>> Begin

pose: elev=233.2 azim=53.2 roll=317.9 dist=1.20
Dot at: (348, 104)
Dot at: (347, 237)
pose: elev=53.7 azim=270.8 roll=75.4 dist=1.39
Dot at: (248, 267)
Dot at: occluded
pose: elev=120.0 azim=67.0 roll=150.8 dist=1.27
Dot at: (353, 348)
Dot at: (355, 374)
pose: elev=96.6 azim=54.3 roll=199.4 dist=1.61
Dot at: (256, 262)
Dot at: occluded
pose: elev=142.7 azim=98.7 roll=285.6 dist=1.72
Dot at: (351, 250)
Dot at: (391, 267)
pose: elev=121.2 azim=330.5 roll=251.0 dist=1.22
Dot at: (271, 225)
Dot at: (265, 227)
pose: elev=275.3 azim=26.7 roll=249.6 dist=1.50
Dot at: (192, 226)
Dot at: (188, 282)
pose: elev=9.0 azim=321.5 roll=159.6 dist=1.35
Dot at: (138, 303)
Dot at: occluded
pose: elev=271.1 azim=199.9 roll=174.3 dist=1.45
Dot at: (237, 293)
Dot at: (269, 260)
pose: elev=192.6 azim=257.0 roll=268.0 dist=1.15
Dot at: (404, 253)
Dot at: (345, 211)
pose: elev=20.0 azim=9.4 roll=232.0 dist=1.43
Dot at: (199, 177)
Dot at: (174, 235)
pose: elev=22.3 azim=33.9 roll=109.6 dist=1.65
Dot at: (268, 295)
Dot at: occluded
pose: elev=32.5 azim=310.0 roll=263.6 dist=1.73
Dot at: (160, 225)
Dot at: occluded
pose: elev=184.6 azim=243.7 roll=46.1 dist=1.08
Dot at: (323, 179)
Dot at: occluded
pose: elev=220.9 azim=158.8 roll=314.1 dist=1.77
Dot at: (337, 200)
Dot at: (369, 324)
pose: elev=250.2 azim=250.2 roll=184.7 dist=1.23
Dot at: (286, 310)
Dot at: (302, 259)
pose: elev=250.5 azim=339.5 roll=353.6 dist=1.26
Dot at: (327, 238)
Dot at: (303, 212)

>> End

Given request: Rewrite all the lines of every entry above, renaming "dist" to "distance" wherever it occurs and leaving everything else unchanged.

Result of this exercise:
pose: elev=233.2 azim=53.2 roll=317.9 distance=1.20
Dot at: (348, 104)
Dot at: (347, 237)
pose: elev=53.7 azim=270.8 roll=75.4 distance=1.39
Dot at: (248, 267)
Dot at: occluded
pose: elev=120.0 azim=67.0 roll=150.8 distance=1.27
Dot at: (353, 348)
Dot at: (355, 374)
pose: elev=96.6 azim=54.3 roll=199.4 distance=1.61
Dot at: (256, 262)
Dot at: occluded
pose: elev=142.7 azim=98.7 roll=285.6 distance=1.72
Dot at: (351, 250)
Dot at: (391, 267)
pose: elev=121.2 azim=330.5 roll=251.0 distance=1.22
Dot at: (271, 225)
Dot at: (265, 227)
pose: elev=275.3 azim=26.7 roll=249.6 distance=1.50
Dot at: (192, 226)
Dot at: (188, 282)
pose: elev=9.0 azim=321.5 roll=159.6 distance=1.35
Dot at: (138, 303)
Dot at: occluded
pose: elev=271.1 azim=199.9 roll=174.3 distance=1.45
Dot at: (237, 293)
Dot at: (269, 260)
pose: elev=192.6 azim=257.0 roll=268.0 distance=1.15
Dot at: (404, 253)
Dot at: (345, 211)
pose: elev=20.0 azim=9.4 roll=232.0 distance=1.43
Dot at: (199, 177)
Dot at: (174, 235)
pose: elev=22.3 azim=33.9 roll=109.6 distance=1.65
Dot at: (268, 295)
Dot at: occluded
pose: elev=32.5 azim=310.0 roll=263.6 distance=1.73
Dot at: (160, 225)
Dot at: occluded
pose: elev=184.6 azim=243.7 roll=46.1 distance=1.08
Dot at: (323, 179)
Dot at: occluded
pose: elev=220.9 azim=158.8 roll=314.1 distance=1.77
Dot at: (337, 200)
Dot at: (369, 324)
pose: elev=250.2 azim=250.2 roll=184.7 distance=1.23
Dot at: (286, 310)
Dot at: (302, 259)
pose: elev=250.5 azim=339.5 roll=353.6 distance=1.26
Dot at: (327, 238)
Dot at: (303, 212)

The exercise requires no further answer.